A very useful concept in the study of the kinetics of a reaction is the half-life. This concept is used in many other fields. Perhaps the best known is the study of radioactive decay processes. These processes are, from our point of view, first order reactions, since the rate of disintegration of a radionuclide only depends on the amount of it present in the sample.
We will define the half-life of a reactant as the time required for half of its initial concentration to have reacted. It is usually represented as $t_{1/2}$.
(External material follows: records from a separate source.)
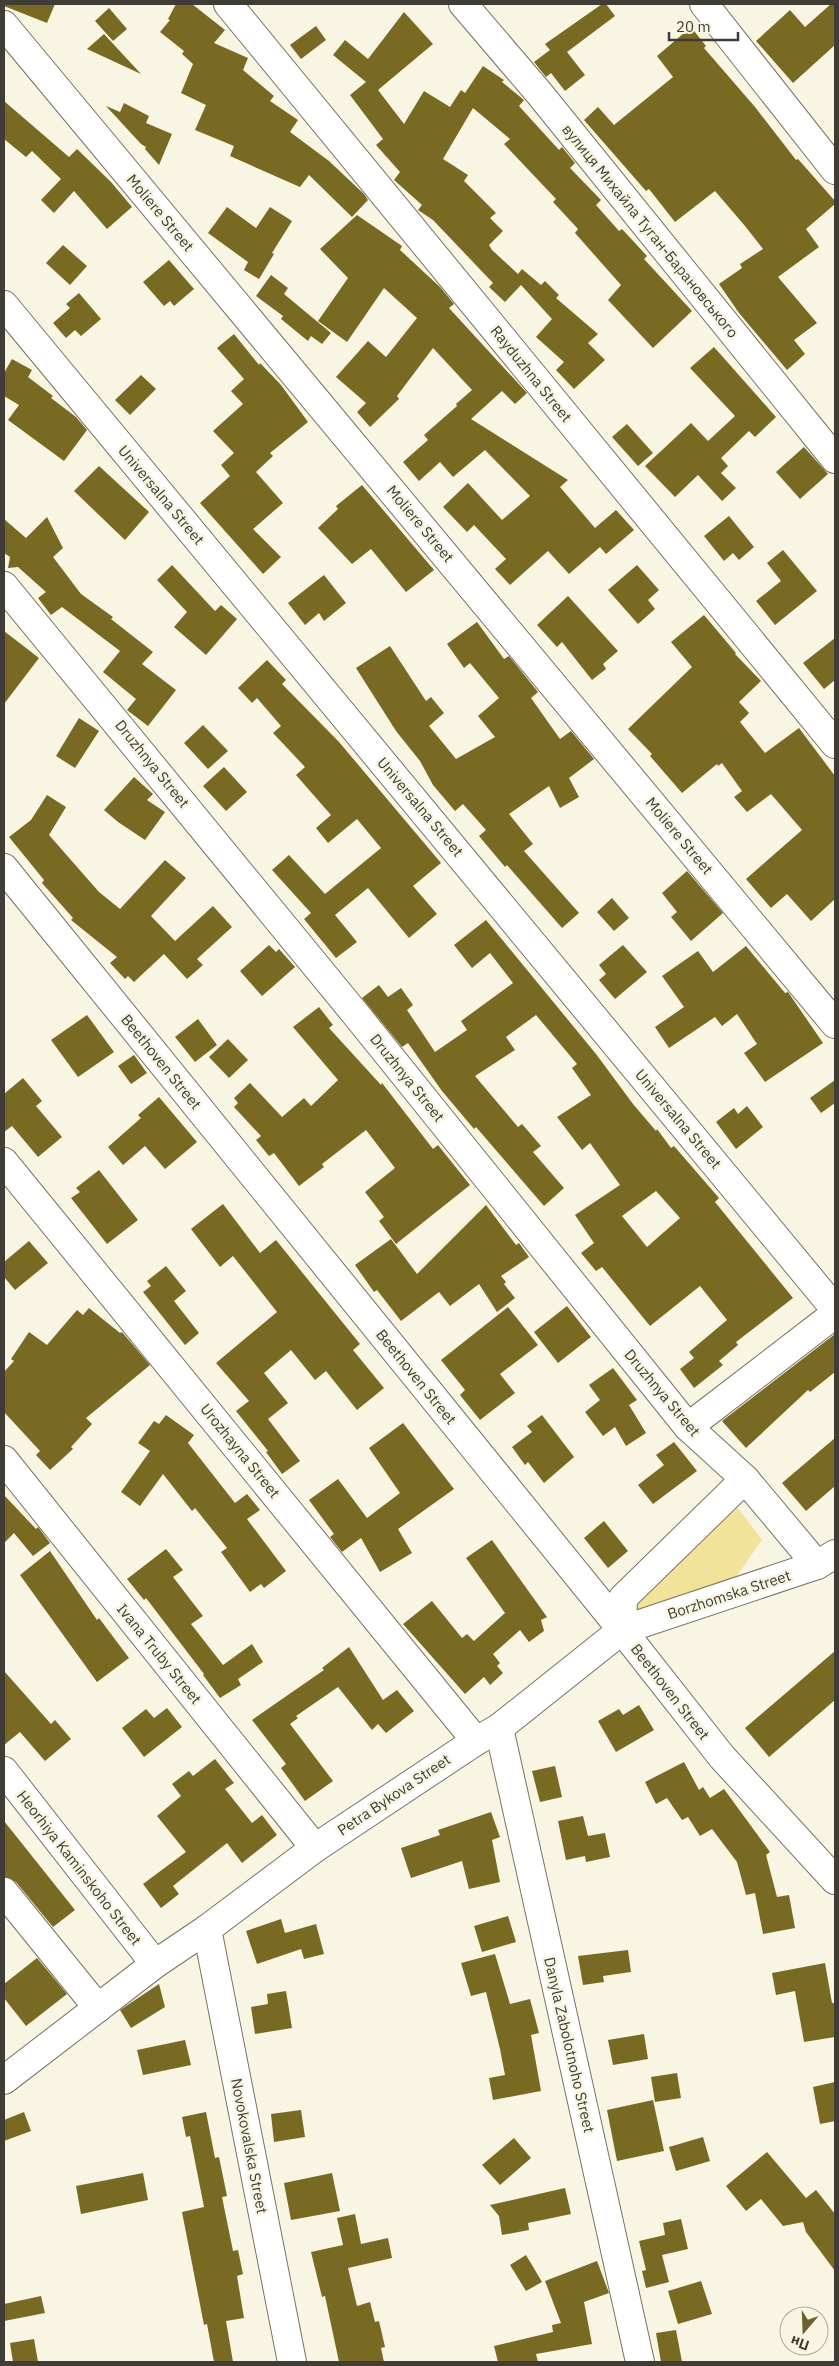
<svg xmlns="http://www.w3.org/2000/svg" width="839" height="2366" viewBox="0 0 839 2366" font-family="'IBM Plex Sans',sans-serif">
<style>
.green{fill:#f2e39b}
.building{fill:#786923;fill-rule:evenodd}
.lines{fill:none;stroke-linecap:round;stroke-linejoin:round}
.minor-casing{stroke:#777464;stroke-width:30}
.minor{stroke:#fff;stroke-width:28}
.labels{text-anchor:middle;stroke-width:5;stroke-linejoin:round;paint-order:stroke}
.street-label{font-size:15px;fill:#3f3d36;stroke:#f9f5e3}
</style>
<rect width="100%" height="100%" fill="#f9f5e3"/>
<path class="green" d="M738,1508l24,32 -26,37 -9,5 -85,30 -10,-10 1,-6z"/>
<g class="building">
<path d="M4,4h51l-8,19 -43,-17z"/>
<path d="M176,4h16l33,26 -11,13 34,15 -5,12 31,26 -4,5 28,19 -8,12 39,29 35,33 4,6 -16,17 -43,-42 -9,12 -70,-31 4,-10 -39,-16 11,-25 -25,-12 12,-29 -11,-10 2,-3 -24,-19 10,-12 -2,-1z"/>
<path d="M602,4h4l9,12 -48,36 18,23 -20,16 -14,-18 -5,4 -12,-15 16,-12 -5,-6z"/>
<path d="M831,4h4v41l-42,38 -37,-42 34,-31 15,17z"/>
<path d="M109,8l18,21 -14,12 -18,-20z"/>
<path d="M404,12l29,32 -55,46 26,34 20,-33 26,16 11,-17 4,3 18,-27 21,14 -2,2 22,18 -5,6 40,44 3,-3 13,16 -5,5 31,32 -5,5 23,26 3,-2 25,27 -3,3 48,52 -39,37 -45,-48 13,-15 -46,-52 3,-4 -25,-27 3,-3 -52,-55 6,-5 -37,-31 -30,51 25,16 -4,6 32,32 -6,5 13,13 -14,14 3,5 26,24 4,-5 19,16 4,-4 14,14 -3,3 42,36 -10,9 17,17 -31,29 -18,-19 8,-8 -28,-25 16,-18 -31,-34 -16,17 -16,-15 4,-4 -60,-63 -15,-10 4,-5 -28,-25 6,-8 -24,-27 7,-6 -33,-44 16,-13 -33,-27 12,-15 23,19z"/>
<path d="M316,26l10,14 -25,19 -11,-14z"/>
<path d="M691,27l15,19 -2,2 51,59 41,53 2,-1 37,42v3l-29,25 13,18 -41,30 39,46 -23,17 11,14 -18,16 -48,-57 -20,-29 23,-16 -2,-4 23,-15 -18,-23 -30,-35 -40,31 -26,-33 -3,2 -62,-71 14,-13 16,18 59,-48 -16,-21z"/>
<path d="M104,34l37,40 -54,-25z"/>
<path d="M4,101l65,56 8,-8 34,33 21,25 -25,22 -33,-38 -20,22 -13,-13 20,-21 -29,-28 -6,6 -22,-18z"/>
<path d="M124,103l25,13 -3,7 26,11 -13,31 -14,-16 1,-2 -5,-3 -35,-38 14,6z"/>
<path d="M227,207l29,21 14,-21 22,14 -20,32 2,1 -15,25 -15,-9 4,-8 -40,-29z"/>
<path d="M357,215l45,31 -2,4 40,37 14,17 -5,4 78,85 -12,11 -13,-13 -31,28 97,61 -8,7 35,41 21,-18 18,20 -28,24 -6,-7 -31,27 -21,-23 -38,34 -15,-16 11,-10 -32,-34 -7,7 -24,-25 25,-24 34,37 28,-24 -45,-46 -32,27 -13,-15 -21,19 -16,-19 25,-22 -4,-5 33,-29 -1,-2 16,-14 -39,-42 -36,48 2,3 -29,28 -13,-15 9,-9 -30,-26 32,-36 18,16 31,-39 -33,-30 -37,54 -29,-21 30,-43 -28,-29z"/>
<path d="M63,245l24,21 -17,19 -24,-22z"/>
<path d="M169,260l25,29 -20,17 -4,-5 -6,5 -21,-24z"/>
<path d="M271,275l17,13 -4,6 47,39 -9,11 -11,-8 -3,5 -27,-22 2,-3 -27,-20z"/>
<path d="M79,293l22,26 -20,17 -6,-6 -9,8 -13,-15 17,-15 -4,-4z"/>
<path d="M234,334l25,31 1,-2 21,22 27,37 -38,31 3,3 -17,16 27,31 -30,26 28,28 -18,17 -63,-71 30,-27 -9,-11 13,-12 -21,-22 30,-27 -12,-13 13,-12 -27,-31z"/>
<path d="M714,347l62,70 -21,20 -6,-6 -28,27 7,8 -7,7 15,15 -14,13 -24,-26 -23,22 -30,-31 46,-43 17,18 27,-25 -45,-48z"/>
<path d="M12,359l20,11 -4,7 25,19 -2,2 25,19 11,13 -23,31 -56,-41 11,-15 -15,-9v-23z"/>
<path d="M141,375l15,14 -26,26 -15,-15z"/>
<path d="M627,424l26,29 -15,13 -26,-29z"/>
<path d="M804,447l24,27 -28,25 -24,-27z"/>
<path d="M99,466l50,46 -24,28 -51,-49z"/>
<path d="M362,485l72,85 -28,22 -35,-43 -19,15 -34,-36 20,-19 -2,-3z"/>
<path d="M729,516l25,31 -15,13 -6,-7 -9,8 -20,-25z"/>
<path d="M47,517l16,31 -10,9 28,37 32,23 -2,2 42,33 -11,12 34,26 -28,36 -21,-16 9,-11 -33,-27 17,-21 -58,-44 -11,8 -13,-17 8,-6 -28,-25 -10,1 2,-11 -6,-4v-34l22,19z"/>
<path d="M783,550l34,41 -42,34 -19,-24 25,-20 -14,-18z"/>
<path d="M172,565l43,46 6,-6 16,14 -31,36 -32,-28 13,-15 -30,-32z"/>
<path d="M637,565l22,25 -11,10 7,9 -17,15 -30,-34z"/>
<path d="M324,575l22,28 -22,18 -5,-8 -14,12 -17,-22z"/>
<path d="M568,596l50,55 -15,13 3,5 -14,11 -30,-38 -5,5 -20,-22z"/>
<path d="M704,615l32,38 -1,1 26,27 -22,21 10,11 -9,9 25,31 34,-25 36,48v123l-24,22 -24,-27 -16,14 -25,-29 56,-49 -31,-36 -24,18 -13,-15 8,-6 -20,-28 -4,3 -1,-2 -35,29 -32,-37 2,-2 -24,-25 64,-62 -21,-25z"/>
<path d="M477,622l27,37 5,-3 29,36 -7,6 29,41 11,-8 23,28 -25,19 10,19 -19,11 -11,-22 -40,28 24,30 -9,7 55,62 -17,15 -55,-63 -2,2 -26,-31 7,-6 -23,-26 -8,7 -22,-26 -13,-24 -24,-30 -40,-63 34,-22 36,55 5,-4 13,16 -15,13 27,33 39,-22 -17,-21 21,-18 -29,-35 -6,5 -17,-24z"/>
<path d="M4,631l35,27 -35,46z"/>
<path d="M835,638v42l-11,9 -21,-26z"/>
<path d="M267,660l19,20 -4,4 57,58 102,121 -28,23 24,28 -28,24 -41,-50 -33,27 22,27 -21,16 -32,-39 7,-6 -39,-43 17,-15 36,39 56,-46 -24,-29 -29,24 -12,-15 15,-13 -35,-40 9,-8 -32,-34 8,-7 -24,-28 -5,5 -14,-15z"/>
<path d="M79,718l20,13 -24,37 -19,-12z"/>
<path d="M203,725l25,26 -20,18 -24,-26z"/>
<path d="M224,767l23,25 -21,19 -23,-25z"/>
<path d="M134,777l19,17 -6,6 18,12 -20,28 -27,-18 -14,-12z"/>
<path d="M47,795l19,12 -17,28 50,57 21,17 45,-49 21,18 -35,38 24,25 38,-35 19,21 -35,32 6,6 -16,14 -23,-25 -30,28 -6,-6 -3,3 -15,-16 7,-6 -46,-37 2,-2 -31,-35 2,-3 -35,-43 22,-17z"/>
<path d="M687,871l36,42 -32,28 -20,-24 6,-5 -15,-19z"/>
<path d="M612,898l17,20 -15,13 -17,-19z"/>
<path d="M486,920l110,134 37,50 23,27 1,-2 14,19 3,-2 45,52 -4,4 78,96 -57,44 2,3 -19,16 4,4 -29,23 -14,-19 14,-11 -5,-6 38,-32 -27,-34 -50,40 -48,-59 -6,4 -15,-18 13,-10 -19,-28 45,-30 -30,-42 -8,7 -25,-33 34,-22 -19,-27 5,-4 -41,-49 -30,22 9,13 -40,26 43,51 4,-3 19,22 -8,6 31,36 -20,18 -68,-79 -2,2 -32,-38 -34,-48 -6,4 -40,-49 17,-13 9,12 13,-9 12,17 -6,5 28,42 32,-22 -6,-9 52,-38 -23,-30 -18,15 -18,-23zM656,1191l24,27 -33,29 -25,-31z"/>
<path d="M269,945l7,7 3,-3 16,18 -33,29 -22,-25z"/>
<path d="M623,945l24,27 -32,27 -16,-19 7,-6 -7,-9z"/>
<path d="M746,946l39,47 3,-1 35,51 -58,39 -21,-29 13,-9 -20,-30 -15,12 -7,-9 -46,31 -14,-21 29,-20 -22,-31 36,-25 15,21z"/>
<path d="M319,1007l14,18 -4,3 52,57 1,-2 51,66 5,-4 32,40 -74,59 -17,-23 5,-4 -19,-25 30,-24 -29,-38 -44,34 2,3 -25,19 -25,-33 -5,3 -13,-16 5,-4 -27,-29 4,-4 -4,-5 16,-15 32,34 22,-19 7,8 27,-26 -45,-53z"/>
<path d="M87,1015l27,37 -36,25 -27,-37z"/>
<path d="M198,1019l19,26 -22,17 -20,-25z"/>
<path d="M228,1039l20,21 -19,18 -20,-21z"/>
<path d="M134,1055l13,18 -16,11 -13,-18z"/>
<path d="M23,1078l19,23 -6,5 26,31 -24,20 -26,-31 -8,6v-38z"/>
<path d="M835,1080v23l-14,10 -11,-15z"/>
<path d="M159,1097l38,45 -32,27 -20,-23 -22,19 -15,-18 33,-29 -3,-3z"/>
<path d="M747,1106l16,21 -27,22 -20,-27 18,-14 4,6z"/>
<path d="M99,1170l39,50 -31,24 -36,-46 9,-6 -4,-4z"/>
<path d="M223,1204l37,49 16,-13 84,104 -7,6 31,38 -27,22 -31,-39 -11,9 -24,-30 -27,23 24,30 -20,16 32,42 -18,13 -16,-22 2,-1 -32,-40 13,-10 -33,-38 61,-51 -44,-56 -13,11 -29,-38z"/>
<path d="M486,1205l30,40 3,-2 10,14 -28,19 5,6 -2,2 11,14 -18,14 -18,-28 -29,22 -11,-14 -38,29 -24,-31 -3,2 -19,-27 36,-26 26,35z"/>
<path d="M29,1241l19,22 -33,27 -11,-13v-15z"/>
<path d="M166,1266l20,25 -12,10 25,32 -14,12 -42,-53 8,-6 -4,-5z"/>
<path d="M567,1306l24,31 -33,26 -24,-31z"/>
<path d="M508,1307l30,38 -38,29 15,19 -35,27 -20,-25 5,-5 -24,-30z"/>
<path d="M89,1308l31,25 2,-1 28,33 -64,53 6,6 -21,23 2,2 -23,21 -14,-15 4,-4 -36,-39v-40l10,-11 -3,-2 18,-27 18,13 30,-35 6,5z"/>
<path d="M835,1334v38l-25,20 -2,-2 -62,58 -24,-27z"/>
<path d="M613,1368l24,32 -8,5 17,28 -20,13 -11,-19 -12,9 -18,-24 15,-12 -11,-15z"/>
<path d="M166,1415l28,20 -6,8 47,60 12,-9 13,16 -13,9 39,52 -22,17 -3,-4 -11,8 -29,-40 6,-4 -32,-40 -3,3 -29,-37 -23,32 -19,-14 29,-41 -12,-8 16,-22 5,3z"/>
<path d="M542,1415l32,42 -30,26 -16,-21 -3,3 -13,-18 20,-15 -5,-6z"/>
<path d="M403,1423l51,66 -56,40 14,24 -32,19 -19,-34 -19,14 -12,-15 4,-3 -25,-34 29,-21 29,39 33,-25 -31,-45z"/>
<path d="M835,1438v48l-29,25 -24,-28z"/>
<path d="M674,1442l23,29 -44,33 -15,-19 26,-20 -8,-10z"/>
<path d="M4,1495l32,34 2,-2 12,16 -17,13 -19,-23 -10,10z"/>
<path d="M604,1521l24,30 -20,17 -24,-30z"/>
<path d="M492,1540l55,77 -6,3 3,11 -15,11 -9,-12 -27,24 7,9 -3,3 6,7 -13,12 -6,-8 -19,17 -62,-70 29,-23 30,37 5,-4 7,7 31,-28 -39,-55z"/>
<path d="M166,1549l17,21 -10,7 30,39 -12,8 32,41 29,-21 11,18 -25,17 3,6 -21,13 -17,-23 1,-1 -58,-76 -2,2 -17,-21z"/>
<path d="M50,1551l47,69 2,-2 30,40 -32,24 -77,-107z"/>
<path d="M349,1647l34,53 14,-10 17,21 -28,22 -8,-9 -6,6 -34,-43 -42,29 2,2 -8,6 43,57 -28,20 -24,-33 5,-4 -34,-44 72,-50 -2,-2z"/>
<path d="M835,1651v49l-66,57 -24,-29z"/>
<path d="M4,1671l47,53 4,-4 16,19 -26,22 -25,-29 -16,13z"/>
<path d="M639,1705l15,25 -38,22 -18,-31 21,-12 4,6z"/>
<path d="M167,1708l15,19 -38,30 -22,-29 24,-19 8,9z"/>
<path d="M215,1759l19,24 -9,6 27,34 10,-8 15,20 -35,28 -15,-20 -54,43 6,8 -18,14 -18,-24 43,-32 -29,-36 24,-20 -9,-12 17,-13 4,5z"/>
<path d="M684,1762l15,28 4,-3 7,11 14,-9 46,63 -4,3 11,42 12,-2 6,33 -32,6 -8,-41 -9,2 -9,-33 -25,-33 -12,7 -12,-19 -6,3 -15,-22 -11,6 -11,-22z"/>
<path d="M555,1766l7,31 -22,5 -8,-31z"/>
<path d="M491,1812l9,25 -8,3 8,42 -31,7 -7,-28 -51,17 -10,-30 39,-13 -2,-5z"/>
<path d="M583,1816l5,20 17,-3 5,24 -24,5 -1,-6 -19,4 -8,-39z"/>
<path d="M4,1821l71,89 -22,17 -37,-45 -12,-5z"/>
<path d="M508,1916l8,26 -34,10 -8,-26z"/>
<path d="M281,1919l4,14 31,-9 8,30 -20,5 -3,-10 -44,15 -11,-33z"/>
<path d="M628,1950l3,22 -28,4 1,6 -21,3 -5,-29z"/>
<path d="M495,1954l15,50 20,-5 9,34 -8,2 10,56 -48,9 -4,-22 16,-3 -5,-26 -14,-57 -15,4 -10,-33z"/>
<path d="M37,1958l30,36 -41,32 -22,-28v-14z"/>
<path d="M825,1963l7,40h3v34l-31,5 -9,-51 -19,4 -4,-22z"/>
<path d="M159,1984l6,23 -34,21 -11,-18z"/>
<path d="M286,1991l6,37 -37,6 -4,-27 17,-3 -1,-10z"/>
<path d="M644,2034l4,25 -35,6 -5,-25z"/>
<path d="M185,2040l6,25 -48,10 -6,-25z"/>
<path d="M677,2073l4,25 -26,4 -4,-25z"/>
<path d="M835,2082v39l-15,3 -7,-37z"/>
<path d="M653,2100l11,51 -47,10 -10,-51z"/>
<path d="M301,2110l4,27 -31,5 -3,-28z"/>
<path d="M24,2112l7,19 -27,10v-21z"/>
<path d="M206,2112l9,46 4,-1 8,39 -5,1 11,54 5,-1 5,24 -6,2 7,42 -18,3 7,41h-19l-7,-38 -3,1 -22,-113 22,-5 -14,-71 -4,1 -4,-20z"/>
<path d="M703,2137l7,24 -34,10 -7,-24z"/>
<path d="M514,2138l17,20 -31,27 -18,-20z"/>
<path d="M767,2152l39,46 10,-8 19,24v57l-29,-39 -3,-10 -20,4 -22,-27 -15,12 -20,-25z"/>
<path d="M143,2173l5,27 -67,14 -5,-28z"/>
<path d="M332,2173l8,38 -49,9 -7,-37z"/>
<path d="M565,2188l6,26 -43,9 1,7 -27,5 -3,-19 -9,-11z"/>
<path d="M355,2214l6,30 27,-6 4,20 -44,10 9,38 13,-4 5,20 4,-1 6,26 -4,1 3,14h-45l-14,-66 -3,1 -11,-45 32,-7 -6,-27z"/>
<path d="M681,2219l7,30 -26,6 7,27 -23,6 -4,-17 4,-1 -7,-29 26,-6 -2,-12z"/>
<path d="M526,2255l16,27 -16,9 -16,-26z"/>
<path d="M597,2261l12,32 -25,9 8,42 -56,10 2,8h-40l-4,-16 59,-14 -1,-7 9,-2 -16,-42z"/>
<path d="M701,2281l11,33 -34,10 -10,-33z"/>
<path d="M41,2296l4,17 -41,8v-17z"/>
<path d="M676,2330l6,32h-21l-5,-29z"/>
<path d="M34,2339l4,23h-25l-3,-19z"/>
</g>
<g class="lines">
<g class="minor-casing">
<g id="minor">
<path d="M228,4l607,740"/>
<path d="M463,4l76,89 296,366"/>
<path d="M704,4l131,166"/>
<path d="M4,25l831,999"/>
<path d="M4,305l831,1004"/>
<path d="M4,586l354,431 330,410 57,52 72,86"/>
<path d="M4,868l618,762 100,127 113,123"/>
<path d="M4,1162l472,579"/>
<path d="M688,1427l147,-113"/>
<path d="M4,1460l311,388"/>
<path d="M622,1630l195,-65 18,-11"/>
<path d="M499,1728l141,634"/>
<path d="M4,1771l151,193"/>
<path d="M4,1892l94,116"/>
<path d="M207,1929l85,433"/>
<path d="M4,2080l151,-116 52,-35 108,-81 161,-107 23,-13 123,-98 1,-32 122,-119"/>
</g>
</g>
<use href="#minor" class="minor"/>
</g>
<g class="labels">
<g class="street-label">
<text transform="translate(160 213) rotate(50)" y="5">Moliere Street</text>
<text transform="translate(650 231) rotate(51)" y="5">вулиця Михайла Туган-Барановського</text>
<text transform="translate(531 374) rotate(51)" y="5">Rayduzhna Street</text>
<text transform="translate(161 495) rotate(50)" y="5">Universalna Street</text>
<text transform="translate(420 524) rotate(50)" y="5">Moliere Street</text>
<text transform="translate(152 764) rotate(51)" y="5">Druzhnya Street</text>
<text transform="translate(420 807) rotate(50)" y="5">Universalna Street</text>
<text transform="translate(679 836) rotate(50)" y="5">Moliere Street</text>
<text transform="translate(161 1062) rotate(51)" y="5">Beethoven Street</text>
<text transform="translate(407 1078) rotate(51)" y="5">Druzhnya Street</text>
<text transform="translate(678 1119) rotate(50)" y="5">Universalna Street</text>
<text transform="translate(416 1377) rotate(51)" y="5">Beethoven Street</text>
<text transform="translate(662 1393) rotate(50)" y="5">Druzhnya Street</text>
<text transform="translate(240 1451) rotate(51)" y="5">Urozhayna Street</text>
<text transform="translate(729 1595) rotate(-18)" y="5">Borzhomska Street</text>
<text transform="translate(159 1654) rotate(51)" y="5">Ivana Truby Street</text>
<text transform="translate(670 1692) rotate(52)" y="5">Beethoven Street</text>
<text transform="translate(394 1795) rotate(-34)" y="5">Petra Bykova Street</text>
<text transform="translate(79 1868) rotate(52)" y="5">Heorhiya Kaminskoho Street</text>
<text transform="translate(569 2045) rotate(77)" y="5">Danyla Zabolotnoho Street</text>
<text transform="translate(249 2146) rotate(79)" y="5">Novokovalska Street</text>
</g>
</g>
<rect width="839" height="2366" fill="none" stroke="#3f3d36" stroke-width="10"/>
<g transform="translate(804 2331) rotate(199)"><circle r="24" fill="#f9f5e3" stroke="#afab9e"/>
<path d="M0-4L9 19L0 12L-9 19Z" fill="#6d622f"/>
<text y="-8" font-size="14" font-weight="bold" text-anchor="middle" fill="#3f3d36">Пн</text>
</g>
<path d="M669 32v8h69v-8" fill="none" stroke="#3f3d36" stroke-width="2.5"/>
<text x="676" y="32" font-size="15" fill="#3f3d36" stroke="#f9f5e3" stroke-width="4" paint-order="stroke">20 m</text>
</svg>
In the case of a first order reaction, whose rate equation we know to be:
$$v = k \cdot [A]$$
Then, according to the definition of $t_{1/2}$, we have that:
$$t = t_{1/2} \Longrightarrow[A] = \frac{[A]_0}{2}$$
Using the logarithmic formula for first order reactions:
$$\ln[A] = \ln[A]_0 - k \cdot t$$
we will have to:
$$\ln \frac{[A]_0}{2} = \ln [A]_0 - k \cdot t_{1/2}$$
hence:
$$\ln [A]_0 - \ln 2 - \ln [A]_0 = -\ k \cdot t_{1/2}$$
and we are left with:
$$t_{1/2} = \frac{-\ \ln 2}{-\ k} = \frac{\ln 2}{k}$$
From this expression, we see that the half-life is, in this case, independent of the initial concentration. On the other hand, it is evident that the specific rate constant has dimensions of $(time)^{-1}$ and is also independent of the initial concentration.
Similarly, we can apply the concept of half-life to the case of a second-order reaction with respect to a reactant. For this type of reaction, we have:
$$\frac{1}{[A]} - \frac{1}{[A]_0} = k \cdot t$$
then, substituting the values of the definition of half-life, we will have:
$$\frac{1}{\frac{[A]_0}{2}} - \frac{1}{[A]_0} = k \cdot t_{1/2}$$
that is to say:
$$\frac{2}{[A]_0} - \frac{1}{[A]_0} = k \cdot t_{1/2}$$
now we simplify
$$\frac{1}{[A]_0} = k \cdot t_{1/2}$$
and clear:
$$t_{1/2} = \frac{1}{k \cdot [A]_0}$$
As we can see, in the case of second order reactions, the half-life does depend on the initial concentration of the reference reagent.